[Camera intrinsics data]
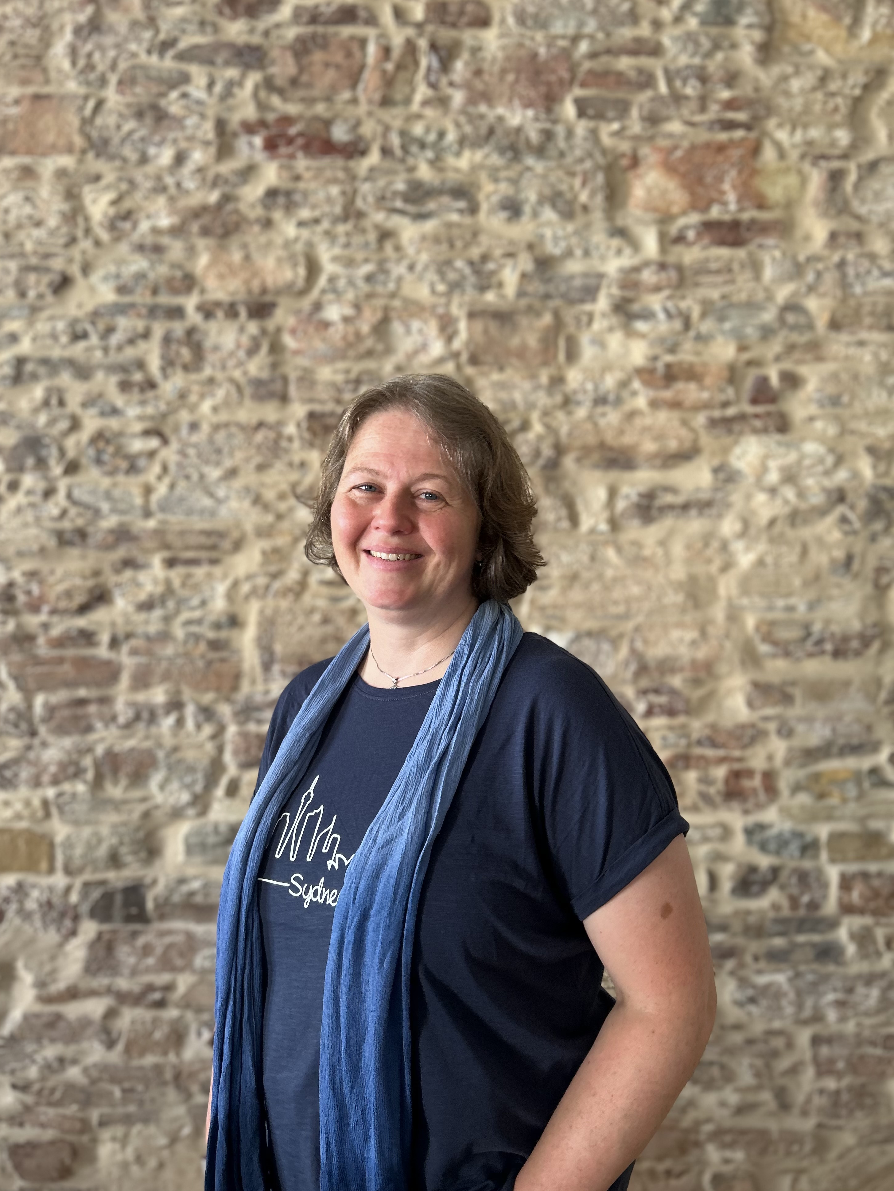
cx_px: 430
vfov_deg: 65.3
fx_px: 930
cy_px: 599
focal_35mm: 27
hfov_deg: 51.3
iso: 125
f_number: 1.5
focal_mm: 5.7
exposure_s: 1/65
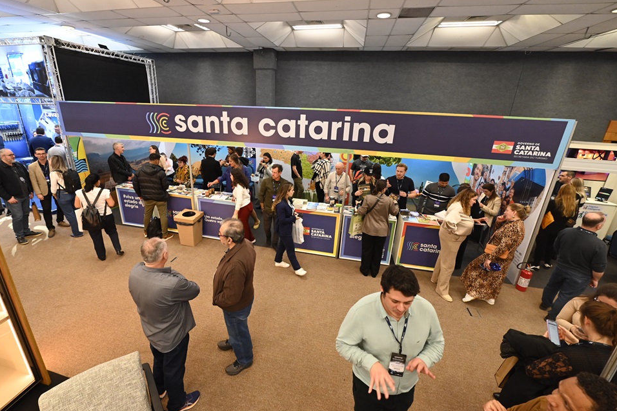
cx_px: 293
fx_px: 257
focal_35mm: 15
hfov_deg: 100.3
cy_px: 193
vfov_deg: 77.2
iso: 3200
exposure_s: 1/125
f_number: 5
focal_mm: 14
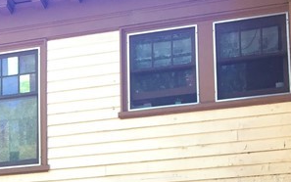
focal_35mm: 106
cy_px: 276
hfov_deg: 18.6
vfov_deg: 11.8
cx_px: -62
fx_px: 841
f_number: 2.2
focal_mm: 4.15
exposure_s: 1/60
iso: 40
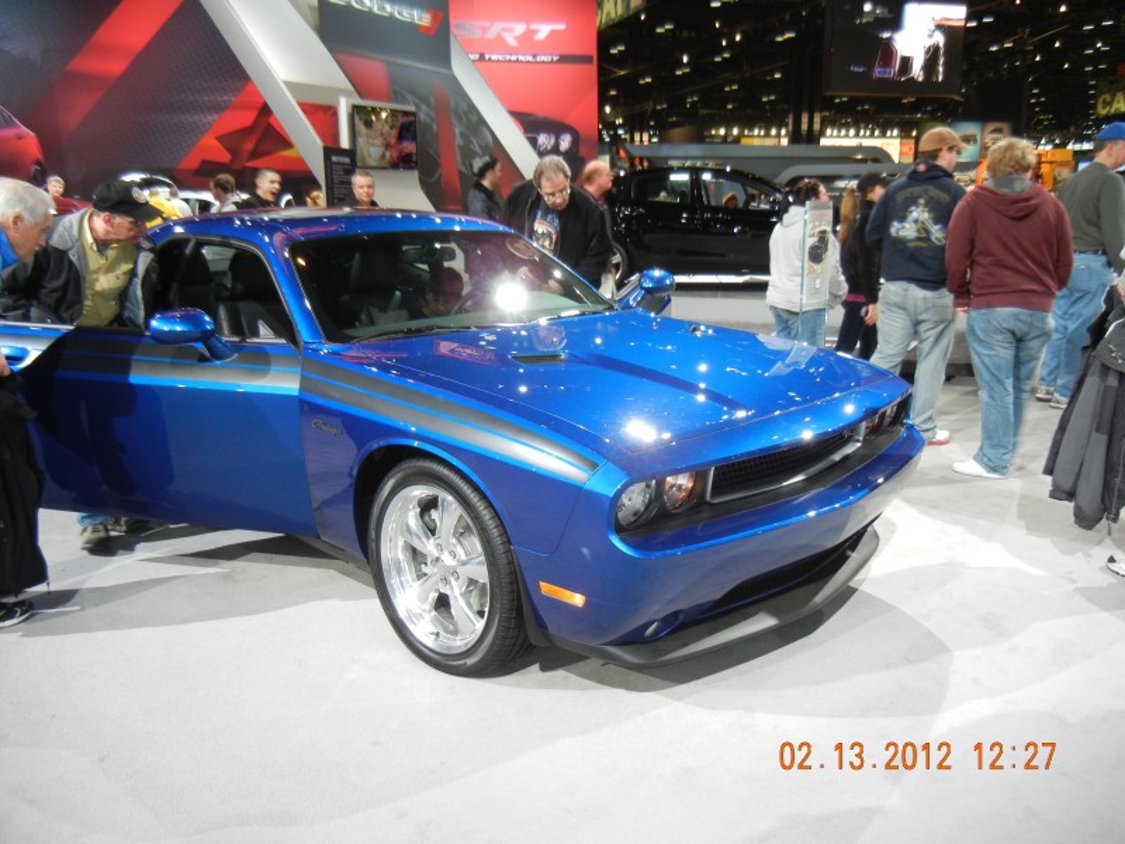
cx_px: 562
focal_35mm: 30
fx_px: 975
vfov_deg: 46.8
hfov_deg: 60.0
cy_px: 422
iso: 200
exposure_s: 1/30
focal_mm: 5.4
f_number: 3.5
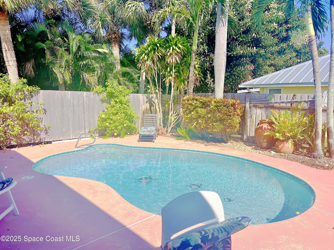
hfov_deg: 67.3
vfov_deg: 53.1
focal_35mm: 26
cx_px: 167
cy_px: 125
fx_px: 251
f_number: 1.5
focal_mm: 5.7
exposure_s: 1/4630
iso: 50
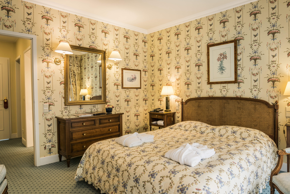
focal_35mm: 23
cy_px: 95
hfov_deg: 75.4
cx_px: 170
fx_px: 186
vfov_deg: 55.3
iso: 125
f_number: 14
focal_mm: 17
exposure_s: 2.5
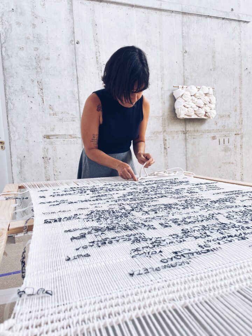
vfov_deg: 67.3
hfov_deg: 53.1
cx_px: 126
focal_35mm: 26
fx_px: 252
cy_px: 168
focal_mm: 4.2
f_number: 1.6
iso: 50
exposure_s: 1/100
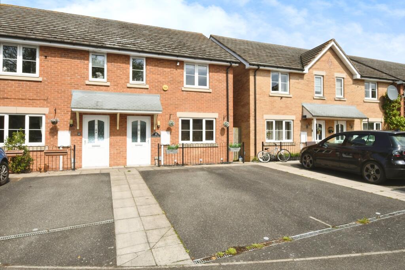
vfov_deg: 57.2
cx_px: 202
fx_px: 248
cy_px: 135
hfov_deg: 78.6
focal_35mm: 22
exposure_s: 1/250
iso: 800
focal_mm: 15
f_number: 25
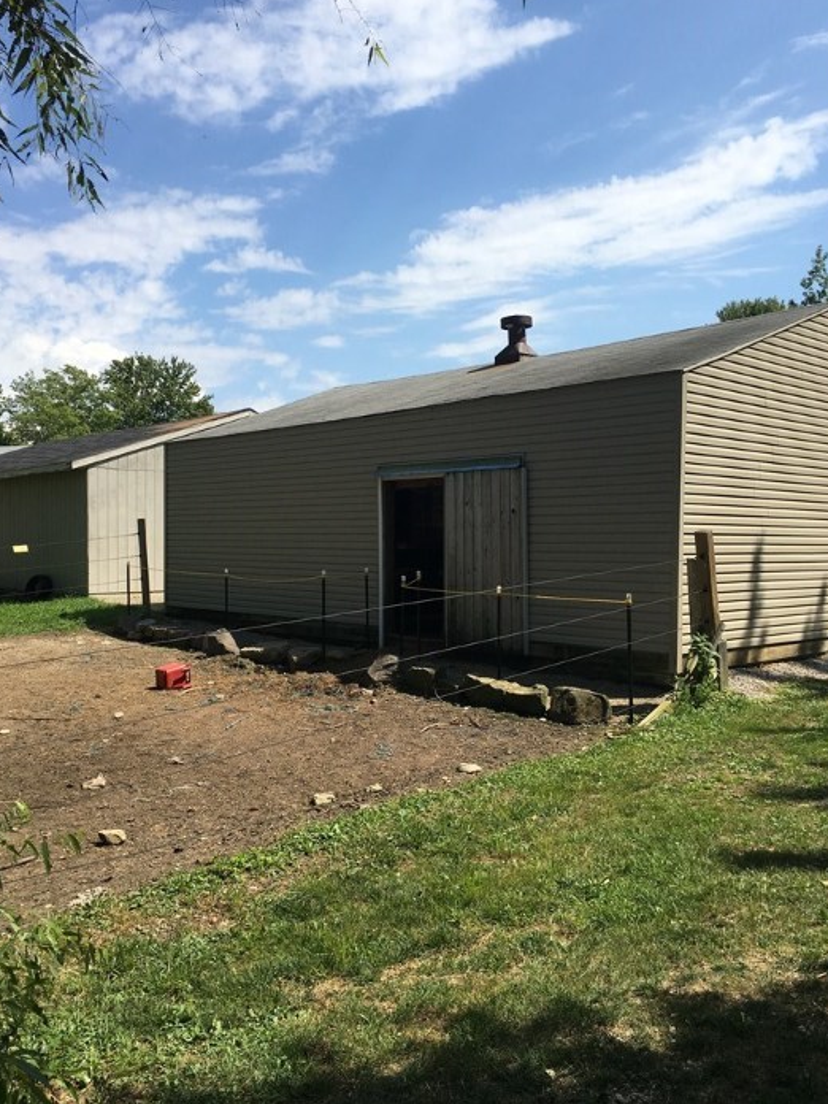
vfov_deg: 56.8
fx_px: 1021
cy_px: 549
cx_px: 395
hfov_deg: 44.1
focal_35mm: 32
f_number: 2.2
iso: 25
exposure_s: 1/1425
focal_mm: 4.15
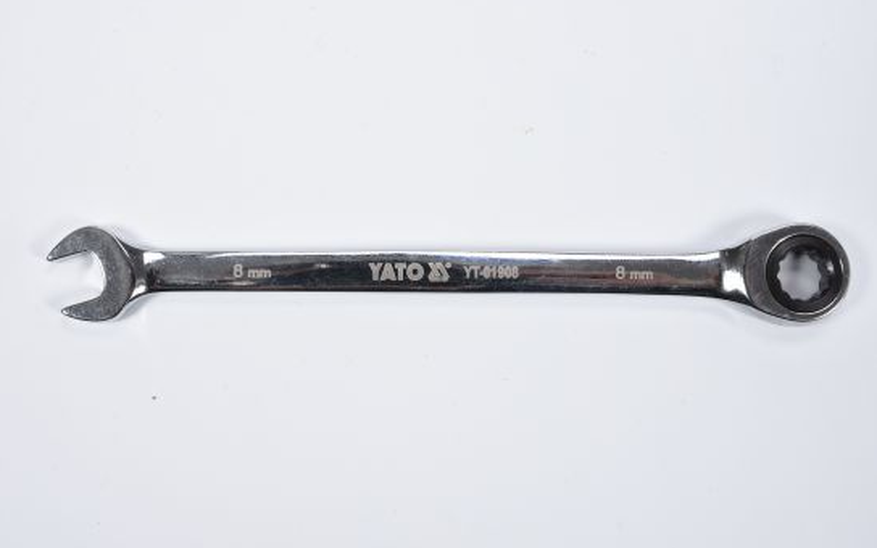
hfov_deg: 26.8
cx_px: 438
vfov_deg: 16.9
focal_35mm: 77
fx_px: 1840
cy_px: 276
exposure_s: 1/125
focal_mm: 50
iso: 250
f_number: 16
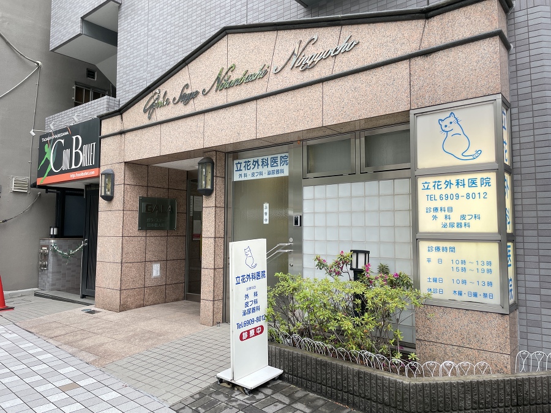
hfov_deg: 67.3
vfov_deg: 53.1
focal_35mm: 26
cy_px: 206
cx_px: 276
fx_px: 414
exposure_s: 1/100
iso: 50
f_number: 1.6
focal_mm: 4.2
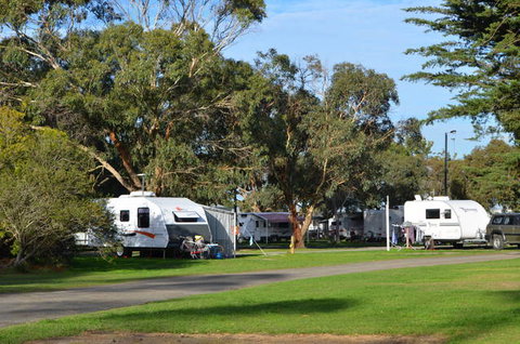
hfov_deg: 24.7
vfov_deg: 16.5
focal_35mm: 82
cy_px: 172
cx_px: 260
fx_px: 1189
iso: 100
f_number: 8
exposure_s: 1/250
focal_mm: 55
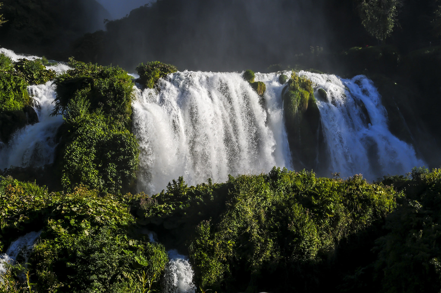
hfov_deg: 27.0
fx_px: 918
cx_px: 220
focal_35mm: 75
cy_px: 146
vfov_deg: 18.1
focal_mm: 50
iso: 200
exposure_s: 1/400
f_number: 10
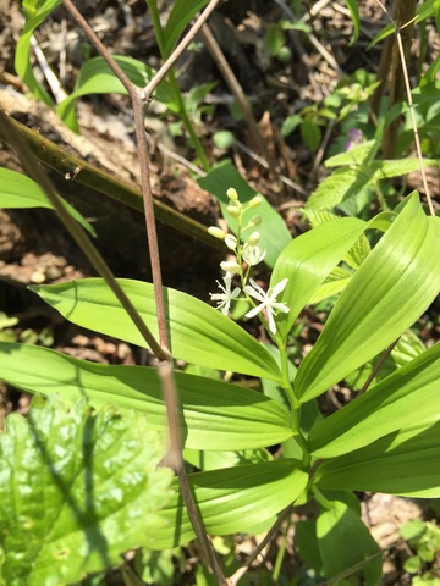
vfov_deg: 61.7
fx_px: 491
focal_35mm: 29
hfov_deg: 48.2
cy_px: 293
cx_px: 220
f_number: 2.2
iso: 32
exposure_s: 1/1068
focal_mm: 4.15
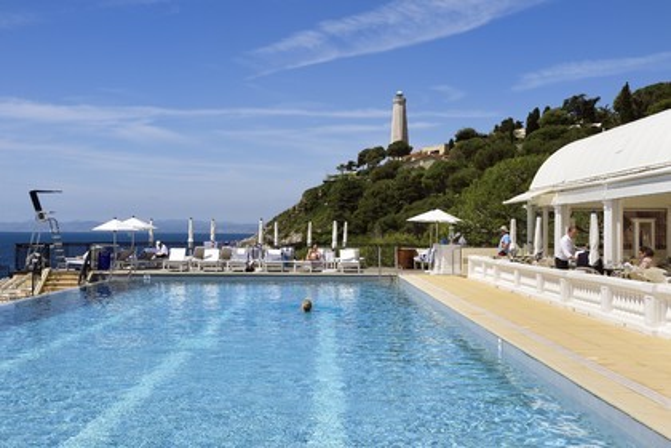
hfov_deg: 39.6
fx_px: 932
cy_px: 224
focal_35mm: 50
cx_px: 336
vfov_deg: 27.0
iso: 200
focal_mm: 50
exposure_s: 1/250
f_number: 20
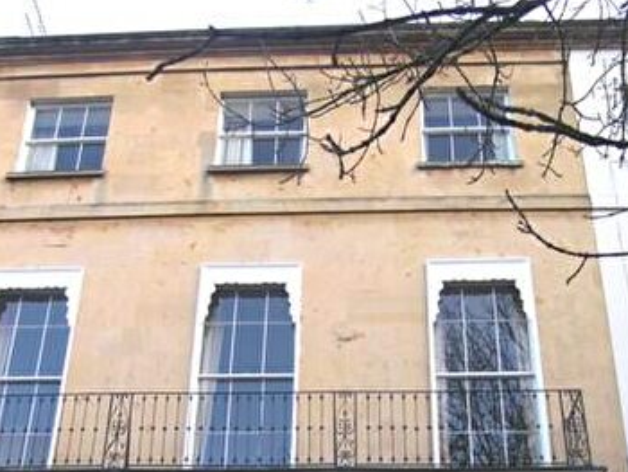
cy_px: 453
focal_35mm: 48
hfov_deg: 39.6
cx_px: 336
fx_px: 871
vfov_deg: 28.7
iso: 50
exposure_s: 1/33
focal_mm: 6.1
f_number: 2.6
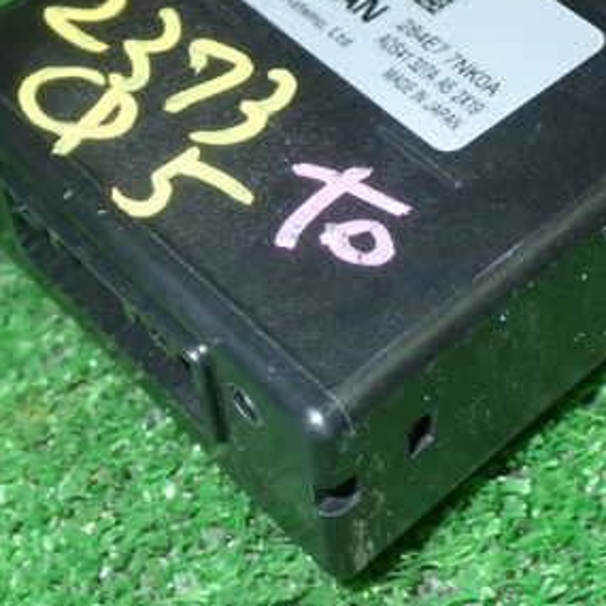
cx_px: 327
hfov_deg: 21.1
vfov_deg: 21.0
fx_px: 1624
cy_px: 181
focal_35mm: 82
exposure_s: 1/40
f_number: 9
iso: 320
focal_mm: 7.84
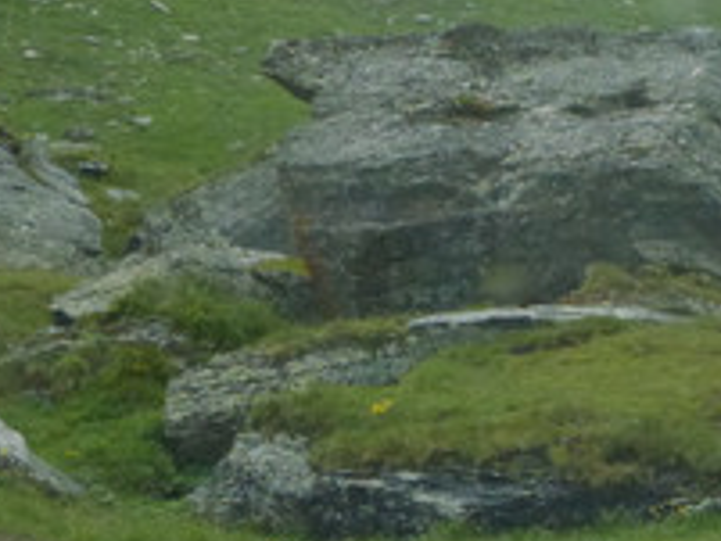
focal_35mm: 137
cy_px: -84
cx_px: 732
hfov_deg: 14.2
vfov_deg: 10.7
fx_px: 2855
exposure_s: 1/320
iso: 400
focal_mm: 9.4
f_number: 4.3
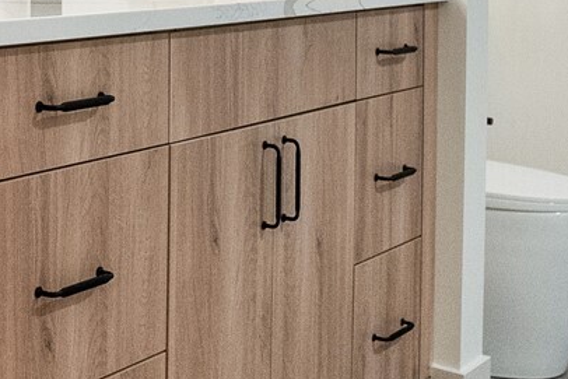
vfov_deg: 18.5
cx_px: -94
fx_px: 1121
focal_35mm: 71
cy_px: -32
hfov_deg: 25.8
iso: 4000
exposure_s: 1/320
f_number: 2.8
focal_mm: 17
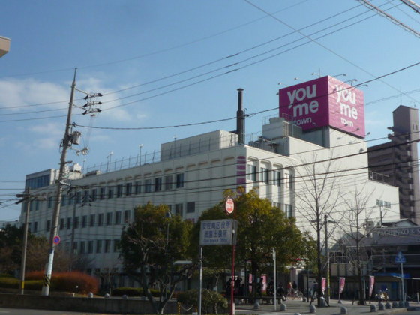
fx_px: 558
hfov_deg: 41.2
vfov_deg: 31.5
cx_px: 210
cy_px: 158
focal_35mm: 46
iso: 100
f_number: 5
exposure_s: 1/800
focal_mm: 4.5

Assignment: Your reply should hold nothing but the lines above, from the one containing "focal_35mm: 30" to the one containing "vfov_deg: 18.1", reproduced exactly minus the pictures.

Expected answer:
focal_35mm: 30
fx_px: 975
vfov_deg: 46.8
hfov_deg: 60.0
cy_px: 422
iso: 200
exposure_s: 1/30
focal_mm: 5.4
f_number: 3.5
hfov_deg: 67.3
vfov_deg: 53.1
focal_35mm: 26
cx_px: 167
cy_px: 125
fx_px: 251
f_number: 1.5
focal_mm: 5.7
exposure_s: 1/4630
iso: 50
focal_35mm: 23
cy_px: 95
hfov_deg: 75.4
cx_px: 170
fx_px: 186
vfov_deg: 55.3
iso: 125
f_number: 14
focal_mm: 17
exposure_s: 2.5
vfov_deg: 67.3
hfov_deg: 53.1
cx_px: 126
focal_35mm: 26
fx_px: 252
cy_px: 168
focal_mm: 4.2
f_number: 1.6
iso: 50
exposure_s: 1/100
vfov_deg: 57.2
cx_px: 202
fx_px: 248
cy_px: 135
hfov_deg: 78.6
focal_35mm: 22
exposure_s: 1/250
iso: 800
focal_mm: 15
f_number: 25
vfov_deg: 56.8
fx_px: 1021
cy_px: 549
cx_px: 395
hfov_deg: 44.1
focal_35mm: 32
f_number: 2.2
iso: 25
exposure_s: 1/1425
focal_mm: 4.15
hfov_deg: 26.8
cx_px: 438
vfov_deg: 16.9
focal_35mm: 77
fx_px: 1840
cy_px: 276
exposure_s: 1/125
focal_mm: 50
iso: 250
f_number: 16
hfov_deg: 67.3
vfov_deg: 53.1
focal_35mm: 26
cy_px: 206
cx_px: 276
fx_px: 414
exposure_s: 1/100
iso: 50
f_number: 1.6
focal_mm: 4.2
hfov_deg: 24.7
vfov_deg: 16.5
focal_35mm: 82
cy_px: 172
cx_px: 260
fx_px: 1189
iso: 100
f_number: 8
exposure_s: 1/250
focal_mm: 55
hfov_deg: 27.0
fx_px: 918
cx_px: 220
focal_35mm: 75
cy_px: 146
vfov_deg: 18.1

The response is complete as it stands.